2.2 Handlungsbedarf bei bereits abgeschlossenen Vergaben

Vergaben über dem EU-Schwellenwert, die (1) unter den Anwendungsbereich des Art. 5k fallen, (2) bei denen der Vertragsschluss vor dem 9. April 2022 erfolgt ist und (3) deren Vertragslaufzeit über den 10. Oktober 2022 hinausgeht, unterliegen nach dem 10. Oktober 2022 einem Vertragserfüllungsverbot.

 

Handelt es sich bei dem Vertragspartner um eine Person / ein Unternehmen mit Bezug zu Russland oder setzt dieser einen entsprechenden Unterauftragnehmer im Sinne des Art. 5k ein, bedeutet dies, dass der Vertrag über den 10. Oktober 2022 hinaus nicht weiter erfüllt werden darf. Laufende Verträge müssen also „aufgelöst“ bzw. „beendet“ werden.

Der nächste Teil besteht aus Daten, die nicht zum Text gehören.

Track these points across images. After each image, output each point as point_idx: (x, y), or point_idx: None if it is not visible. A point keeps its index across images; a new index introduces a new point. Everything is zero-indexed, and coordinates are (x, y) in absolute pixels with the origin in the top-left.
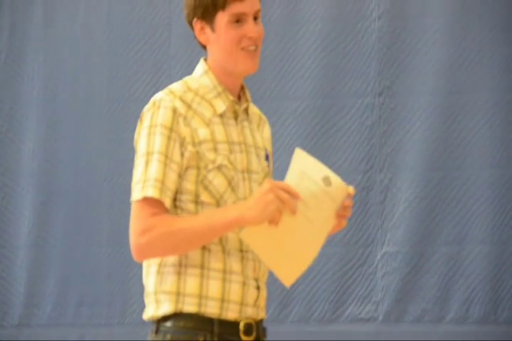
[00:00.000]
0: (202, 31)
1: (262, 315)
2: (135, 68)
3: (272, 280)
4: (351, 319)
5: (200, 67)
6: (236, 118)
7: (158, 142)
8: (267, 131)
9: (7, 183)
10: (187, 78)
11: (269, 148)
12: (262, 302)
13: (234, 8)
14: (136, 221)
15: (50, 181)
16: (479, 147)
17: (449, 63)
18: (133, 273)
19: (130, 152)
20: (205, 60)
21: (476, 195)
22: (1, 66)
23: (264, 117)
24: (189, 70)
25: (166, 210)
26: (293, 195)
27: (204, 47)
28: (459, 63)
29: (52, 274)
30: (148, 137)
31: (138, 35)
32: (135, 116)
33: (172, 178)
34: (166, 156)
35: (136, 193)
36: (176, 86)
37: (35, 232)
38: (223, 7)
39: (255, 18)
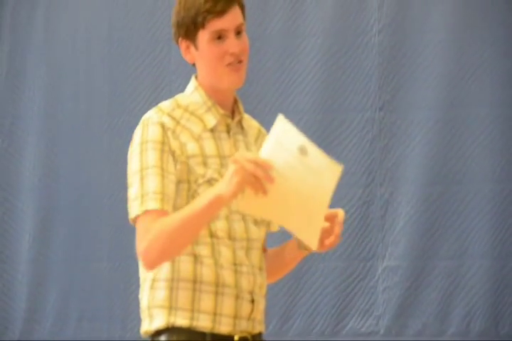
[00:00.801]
0: (187, 50)
1: (259, 328)
2: (136, 83)
3: (273, 294)
4: (352, 333)
5: (191, 84)
6: (228, 131)
7: (152, 157)
8: None
9: (8, 198)
10: (178, 95)
11: None
12: (258, 316)
13: (213, 26)
14: (138, 233)
15: (50, 196)
16: (479, 161)
17: (449, 78)
18: (133, 288)
19: None
20: (196, 77)
21: (477, 209)
22: (2, 81)
23: (263, 131)
24: None
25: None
26: (261, 164)
27: (194, 65)
28: (459, 78)
29: (52, 289)
30: (141, 154)
31: (138, 50)
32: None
33: (172, 189)
34: (162, 169)
35: (135, 209)
36: (165, 103)
37: (36, 247)
38: (203, 25)
39: (238, 32)
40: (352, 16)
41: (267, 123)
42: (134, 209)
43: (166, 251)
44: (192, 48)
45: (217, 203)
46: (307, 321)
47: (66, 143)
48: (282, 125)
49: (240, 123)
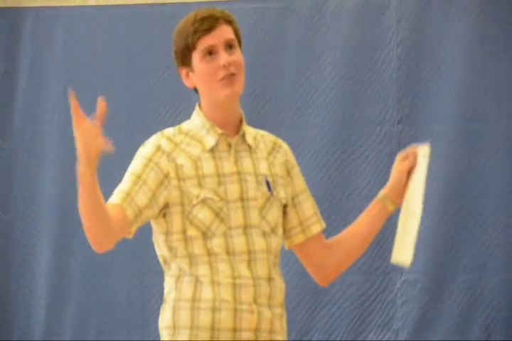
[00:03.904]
0: (187, 76)
1: (269, 337)
2: (155, 97)
3: (292, 308)
4: None
5: (195, 110)
6: (229, 150)
7: (135, 167)
8: (282, 156)
9: (27, 212)
10: (183, 123)
11: (283, 172)
12: (267, 325)
13: (202, 44)
14: None
15: (70, 209)
16: (498, 175)
17: (468, 90)
18: (152, 301)
19: None
20: (200, 105)
21: (496, 223)
22: (22, 95)
23: (279, 142)
24: None
25: (124, 215)
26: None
27: (196, 90)
28: (477, 91)
29: (72, 302)
30: (130, 167)
31: (157, 64)
32: None
33: (140, 196)
34: (139, 177)
35: None
36: (168, 129)
37: (55, 260)
38: (194, 46)
39: (230, 47)
40: (370, 30)
41: (285, 136)
42: None
43: (86, 229)
44: (190, 73)
45: (82, 177)
46: (326, 334)
47: None
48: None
49: (244, 140)
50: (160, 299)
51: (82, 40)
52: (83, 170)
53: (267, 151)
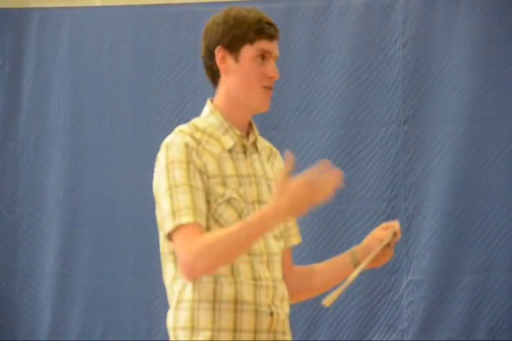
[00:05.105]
0: (223, 60)
1: (282, 338)
2: (160, 97)
3: (298, 308)
4: None
5: (207, 107)
6: (245, 152)
7: (179, 176)
8: (278, 162)
9: (33, 213)
10: (194, 120)
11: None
12: (280, 327)
13: (262, 44)
14: (181, 246)
15: (75, 210)
16: (504, 175)
17: (474, 91)
18: (158, 302)
19: None
20: (211, 101)
21: (501, 223)
22: (27, 97)
23: (275, 150)
24: None
25: (204, 229)
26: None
27: (213, 78)
28: (483, 91)
29: (77, 303)
30: (168, 174)
31: (163, 64)
32: (160, 146)
33: (202, 203)
34: (191, 186)
35: (168, 225)
36: (184, 127)
37: (61, 262)
38: (252, 41)
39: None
40: (376, 30)
41: (291, 138)
42: (167, 225)
43: (215, 263)
44: (229, 59)
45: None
46: (331, 335)
47: (91, 158)
48: None
49: (254, 143)
50: (166, 299)
51: (87, 41)
52: (282, 219)
53: (266, 157)
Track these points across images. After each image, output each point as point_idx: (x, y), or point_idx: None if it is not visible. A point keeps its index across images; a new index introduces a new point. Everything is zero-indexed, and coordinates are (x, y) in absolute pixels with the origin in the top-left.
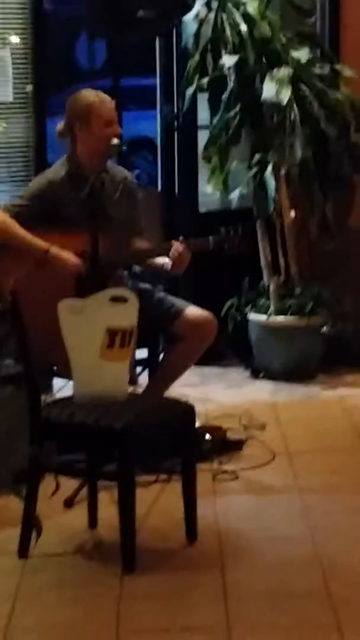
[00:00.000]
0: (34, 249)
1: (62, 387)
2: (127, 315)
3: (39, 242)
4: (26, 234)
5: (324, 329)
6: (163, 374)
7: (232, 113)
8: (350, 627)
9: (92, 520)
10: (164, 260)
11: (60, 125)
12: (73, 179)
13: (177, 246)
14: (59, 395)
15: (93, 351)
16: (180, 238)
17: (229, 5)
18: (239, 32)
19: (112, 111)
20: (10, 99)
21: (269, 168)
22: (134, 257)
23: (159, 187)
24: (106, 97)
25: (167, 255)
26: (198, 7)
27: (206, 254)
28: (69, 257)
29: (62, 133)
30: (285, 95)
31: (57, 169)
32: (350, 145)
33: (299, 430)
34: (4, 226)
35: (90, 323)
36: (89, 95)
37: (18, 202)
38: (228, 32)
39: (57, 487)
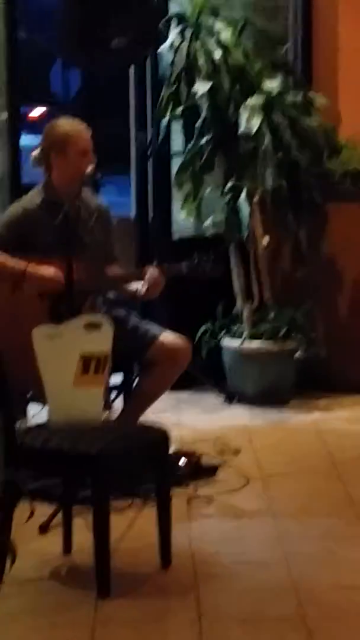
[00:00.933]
0: (12, 270)
1: (37, 413)
2: (102, 342)
3: (17, 262)
4: (3, 256)
5: (297, 354)
6: (138, 400)
7: (205, 140)
8: None
9: (67, 546)
10: (137, 286)
11: (36, 152)
12: (48, 207)
13: (152, 271)
14: (33, 420)
15: (68, 377)
16: (154, 263)
17: (203, 33)
18: (212, 60)
19: (88, 141)
20: None
21: (243, 194)
22: (108, 284)
23: (133, 214)
24: (83, 127)
25: (141, 280)
26: (173, 36)
27: (180, 279)
28: (48, 271)
29: (38, 160)
30: (255, 124)
31: (32, 197)
32: (323, 173)
33: (273, 454)
34: None
35: (64, 349)
36: (66, 124)
37: None
38: (201, 60)
39: (32, 512)
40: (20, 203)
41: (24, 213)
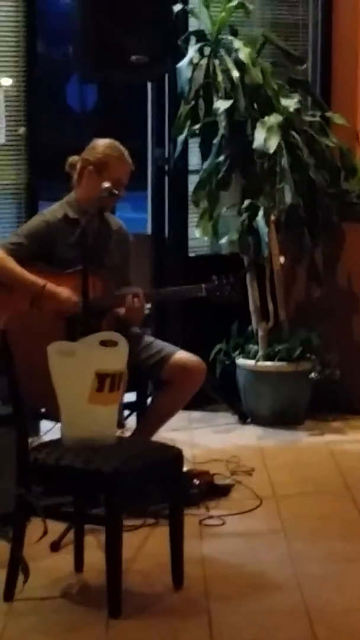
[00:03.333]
0: (30, 285)
1: (49, 430)
2: (117, 359)
3: (35, 279)
4: (22, 270)
5: (312, 374)
6: (151, 418)
7: (222, 158)
8: None
9: (79, 564)
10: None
11: (74, 159)
12: (70, 222)
13: (129, 299)
14: (46, 437)
15: (82, 394)
16: (141, 291)
17: (222, 51)
18: (230, 78)
19: (127, 175)
20: (3, 140)
21: (260, 213)
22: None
23: (149, 231)
24: (128, 159)
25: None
26: (191, 53)
27: (196, 299)
28: (66, 293)
29: (72, 166)
30: (273, 143)
31: (55, 211)
32: (339, 193)
33: (286, 475)
34: (0, 263)
35: (80, 366)
36: (115, 148)
37: (15, 239)
38: (220, 78)
39: (45, 531)
40: (43, 215)
41: (46, 226)
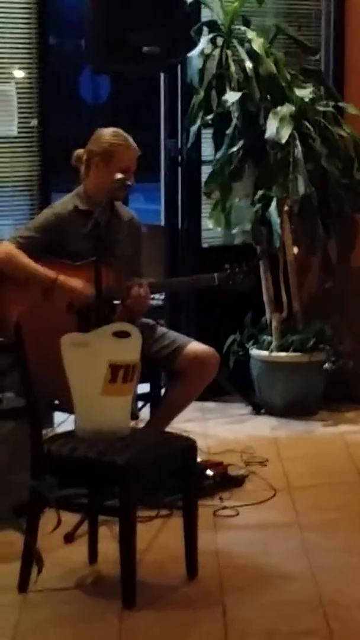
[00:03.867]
0: (42, 278)
1: (63, 421)
2: (130, 350)
3: (47, 271)
4: (34, 264)
5: (326, 365)
6: (165, 409)
7: (235, 149)
8: None
9: (93, 556)
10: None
11: (80, 151)
12: (81, 214)
13: (136, 289)
14: (59, 429)
15: (95, 386)
16: (145, 281)
17: (234, 41)
18: (243, 69)
19: (133, 162)
20: (15, 133)
21: (273, 204)
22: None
23: (162, 222)
24: (133, 145)
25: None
26: (203, 43)
27: (209, 289)
28: (77, 284)
29: (79, 159)
30: (286, 133)
31: (65, 203)
32: (353, 184)
33: (300, 466)
34: (11, 256)
35: (93, 357)
36: (118, 136)
37: (25, 233)
38: (233, 68)
39: (59, 521)
40: (53, 208)
41: (56, 219)
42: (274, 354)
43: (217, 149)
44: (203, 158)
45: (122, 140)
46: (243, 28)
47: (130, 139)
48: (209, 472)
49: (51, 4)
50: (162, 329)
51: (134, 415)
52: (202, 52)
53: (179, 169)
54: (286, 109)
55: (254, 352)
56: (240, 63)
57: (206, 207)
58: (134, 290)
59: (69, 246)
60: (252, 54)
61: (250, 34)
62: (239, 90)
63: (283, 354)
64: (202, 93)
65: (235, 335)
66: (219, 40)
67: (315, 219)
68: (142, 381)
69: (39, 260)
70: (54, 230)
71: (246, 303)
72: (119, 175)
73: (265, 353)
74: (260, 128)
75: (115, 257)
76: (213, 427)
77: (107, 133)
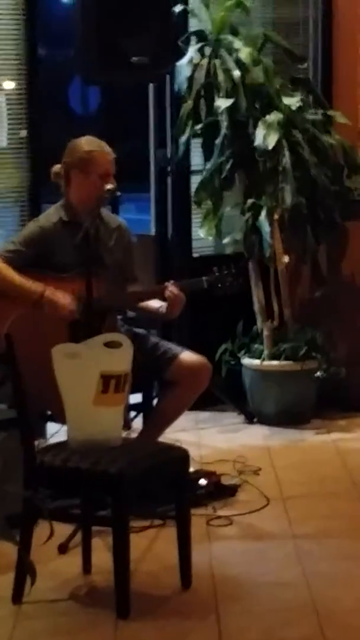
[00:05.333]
0: (29, 293)
1: (55, 432)
2: (122, 360)
3: (34, 286)
4: (20, 278)
5: (318, 373)
6: (157, 419)
7: (224, 158)
8: None
9: (86, 566)
10: (158, 304)
11: (57, 167)
12: (66, 225)
13: (172, 288)
14: (52, 440)
15: (87, 396)
16: (171, 281)
17: (222, 51)
18: (231, 78)
19: (111, 164)
20: (4, 144)
21: (263, 213)
22: (127, 302)
23: (152, 232)
24: (107, 149)
25: (160, 298)
26: (191, 53)
27: (200, 296)
28: (64, 300)
29: (58, 175)
30: (273, 140)
31: (50, 215)
32: (342, 191)
33: (293, 475)
34: None
35: (84, 368)
36: (92, 143)
37: (11, 247)
38: (221, 77)
39: (52, 532)
40: (38, 221)
41: (41, 232)
42: (266, 362)
43: (206, 158)
44: (192, 168)
45: (96, 146)
46: (231, 37)
47: (104, 144)
48: (202, 482)
49: (40, 15)
50: (154, 339)
51: (127, 425)
52: (190, 62)
53: (169, 179)
54: (274, 116)
55: (246, 361)
56: (228, 72)
57: (196, 217)
58: (168, 291)
59: (55, 258)
60: (240, 63)
61: (238, 44)
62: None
63: (275, 362)
64: (190, 102)
65: (226, 344)
66: (207, 50)
67: (305, 228)
68: (134, 391)
69: (27, 273)
70: (40, 243)
71: (237, 312)
72: (109, 186)
73: (257, 362)
74: (249, 137)
75: (104, 266)
76: (206, 437)
77: (80, 142)
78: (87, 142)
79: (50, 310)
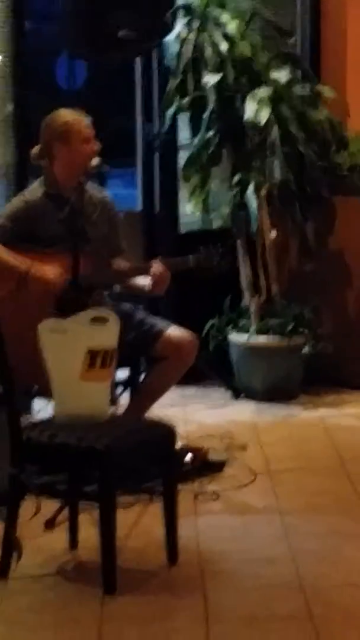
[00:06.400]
0: (15, 269)
1: (42, 408)
2: (108, 336)
3: (20, 261)
4: (5, 254)
5: (305, 349)
6: (144, 395)
7: (212, 133)
8: None
9: (73, 542)
10: (144, 281)
11: (36, 148)
12: (51, 200)
13: (157, 266)
14: (39, 416)
15: (74, 372)
16: (159, 258)
17: (210, 25)
18: (219, 52)
19: (90, 128)
20: None
21: (251, 188)
22: (114, 278)
23: (139, 207)
24: (82, 115)
25: (147, 275)
26: (179, 27)
27: (187, 273)
28: (50, 274)
29: (40, 156)
30: (265, 115)
31: (34, 190)
32: (330, 167)
33: (281, 450)
34: None
35: (71, 343)
36: (66, 114)
37: None
38: (208, 52)
39: (38, 508)
40: (22, 196)
41: (26, 206)
42: (253, 338)
43: (194, 133)
44: (180, 143)
45: (69, 115)
46: (218, 11)
47: (77, 110)
48: (189, 457)
49: None
50: (140, 314)
51: (114, 401)
52: (177, 36)
53: (156, 154)
54: (264, 91)
55: (233, 336)
56: (215, 46)
57: (183, 192)
58: (153, 269)
59: (42, 232)
60: (228, 37)
61: (225, 17)
62: (215, 73)
63: (262, 338)
64: (178, 77)
65: (214, 319)
66: (195, 24)
67: (292, 203)
68: (121, 367)
69: (13, 249)
70: (26, 218)
71: (225, 287)
72: (95, 161)
73: (244, 337)
74: (237, 112)
75: (89, 240)
76: (193, 413)
77: (54, 116)
78: (61, 114)
79: (36, 286)
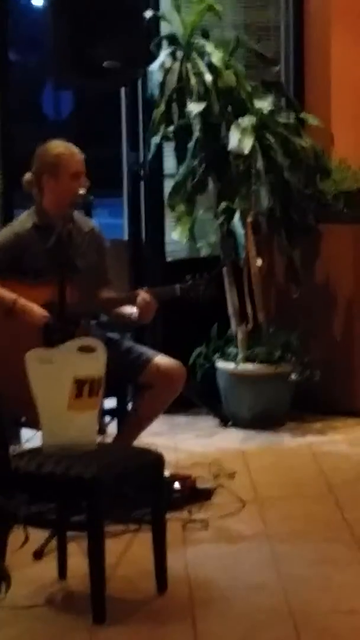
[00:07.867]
0: (3, 300)
1: (30, 438)
2: (95, 365)
3: (6, 295)
4: None
5: (292, 376)
6: (132, 423)
7: (197, 161)
8: None
9: (62, 571)
10: (131, 310)
11: (27, 175)
12: (40, 230)
13: (143, 295)
14: (27, 445)
15: (61, 401)
16: (145, 288)
17: (194, 55)
18: (204, 82)
19: (81, 164)
20: None
21: (237, 216)
22: (101, 307)
23: (125, 236)
24: (75, 150)
25: (134, 304)
26: (163, 57)
27: (173, 301)
28: (35, 309)
29: (30, 183)
30: (248, 144)
31: (24, 220)
32: (315, 194)
33: (269, 478)
34: None
35: (58, 373)
36: (59, 146)
37: None
38: (193, 81)
39: (27, 538)
40: (12, 227)
41: (15, 237)
42: (240, 366)
43: (179, 162)
44: (165, 172)
45: (62, 148)
46: (202, 41)
47: (71, 145)
48: (177, 486)
49: (11, 19)
50: (127, 343)
51: (102, 430)
52: (162, 66)
53: (142, 183)
54: (248, 120)
55: (220, 364)
56: (200, 76)
57: (170, 221)
58: (139, 299)
59: (29, 264)
60: (212, 67)
61: (209, 47)
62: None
63: (249, 365)
64: (162, 106)
65: (201, 347)
66: (179, 54)
67: (279, 231)
68: (108, 395)
69: (1, 281)
70: (15, 250)
71: (212, 315)
72: (82, 191)
73: (231, 365)
74: (222, 140)
75: (77, 270)
76: (181, 441)
77: (47, 147)
78: (54, 146)
79: (23, 318)
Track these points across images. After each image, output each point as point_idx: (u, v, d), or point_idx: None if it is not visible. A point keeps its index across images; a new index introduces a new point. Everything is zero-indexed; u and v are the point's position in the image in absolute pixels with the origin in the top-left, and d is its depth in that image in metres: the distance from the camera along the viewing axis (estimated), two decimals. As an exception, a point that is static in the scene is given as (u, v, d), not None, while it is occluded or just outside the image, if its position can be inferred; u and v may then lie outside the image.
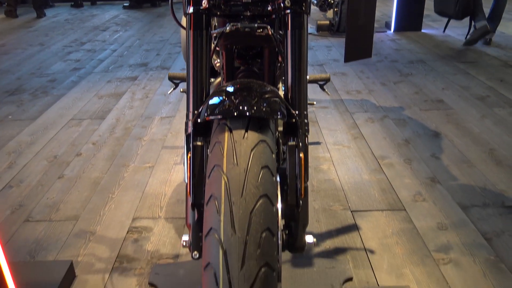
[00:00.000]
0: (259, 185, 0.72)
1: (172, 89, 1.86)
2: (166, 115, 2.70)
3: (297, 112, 1.01)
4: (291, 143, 0.96)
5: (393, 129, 2.42)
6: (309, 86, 3.11)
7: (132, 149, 2.29)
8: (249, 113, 0.77)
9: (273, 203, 0.73)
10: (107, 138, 2.42)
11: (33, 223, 1.71)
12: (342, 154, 2.17)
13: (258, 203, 0.71)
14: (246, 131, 0.77)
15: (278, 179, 0.91)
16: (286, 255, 1.49)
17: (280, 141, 1.08)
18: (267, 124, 0.81)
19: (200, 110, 0.91)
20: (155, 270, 1.44)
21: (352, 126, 2.48)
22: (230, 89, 0.87)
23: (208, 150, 0.78)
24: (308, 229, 1.63)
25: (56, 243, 1.60)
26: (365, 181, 1.93)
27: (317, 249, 1.52)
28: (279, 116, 0.80)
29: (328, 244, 1.55)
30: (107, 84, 3.31)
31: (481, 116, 2.55)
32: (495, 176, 1.94)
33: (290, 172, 0.96)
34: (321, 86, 2.15)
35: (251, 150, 0.74)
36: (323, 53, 4.00)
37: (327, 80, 2.14)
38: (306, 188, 1.01)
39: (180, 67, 3.68)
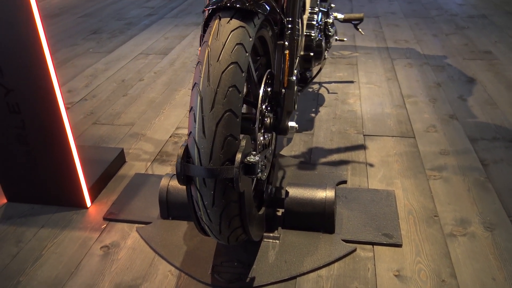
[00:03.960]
0: (232, 55, 0.96)
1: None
2: (220, 53, 2.99)
3: (290, 18, 1.23)
4: (279, 42, 1.19)
5: (429, 73, 2.50)
6: (347, 27, 3.22)
7: (186, 78, 2.62)
8: (236, 5, 1.01)
9: (242, 70, 0.97)
10: (166, 69, 2.77)
11: (99, 125, 2.12)
12: (371, 91, 2.33)
13: (229, 67, 0.96)
14: (231, 18, 1.01)
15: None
16: (292, 161, 1.73)
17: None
18: (251, 18, 1.04)
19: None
20: (186, 162, 1.76)
21: (389, 70, 2.59)
22: (229, -7, 1.11)
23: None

In Betracht kommt hier insbesondere eine Vertragsaufhebung oder Kündigung.

 

Eine mit der Vertragslösung einhergehende Schadensersatzpflicht gegenüber den in Art. 5k genannten Personen / Unternehmen mit Bezug zu Russland wird in Art. 1 Ziffer 25 der EU-Verordnung Nr. 2022/576 in Verbindung mit Art. 11 der EU-Verordnung Nr. 833/2014 wird EU-rechtlich unmittelbar ausgeschlossen.

 

Sollte der Verdacht bestehen oder ein Öffentlicher Auftraggeber nicht mit Sicherheit ausschließen können, dass der Vertragspartner eine Person / ein Unternehmen mit Bezug zu Russland im Sinne des Art. 5k ist oder ein entsprechender Unterauftragnehmer eingesetzt wird, kann Kenntnis von den relevanten Informationen des Art. 5k durch ein entsprechendes Auskunftsverlangen gewonnen werden; beispielsweise durch Ausübung eines vertraglichen Auskunftsrechts, als vertragliche Nebenpflicht gemäß § 241 Abs. 2 BGB geltend gemacht werden oder– bei erfolglos gebliebenen Nachforschungen – auf § 242 BGB gestützt werden.

 

Die Geltendmachung eines solchen Auskunftsverlangens ist insbesondere deshalb ratsam, weil gemäß Art. 10 der EU-Verordnung Nr. 833/2014 nur natürliche oder juristische Personen, Organisationen oder Einrichtungen für ihre Handlungen nicht haftbar gemacht werden können, wenn sie nicht wussten und keinen vernünftigen Grund zu der Annahme hatten, dass sie mit ihrem Handeln gegen die Maßnahmen nach dieser Verordnung verstoßen.

 

3. Zusammenfassung

Das 5. EU-Sanktionspaket gegen Russland hat demnach unmittelbare Auswirkungen für laufende und zukünftige Vergaben öffentlicher Aufträge und Konzessionen im Oberschwellenbereich und erfordert Handlungen des Öffentlichen Auftraggebers zur Vermeidung von Vertragsbeziehungen mit Personen / Unternehmen mit Bezug zu Russland.

 

Diese Thematik ist in gleicher Weise zudem auch bei laufenden Verträgen im Oberschwellenbereich zu berücksichtigen. Auftragnehmer sollten hier – unter dem Hinweis auf die andernfalls drohende Vertragsauflösung – aufgefordert werden, die relevanten Informationen entsprechend Art. 5k zu erteilen.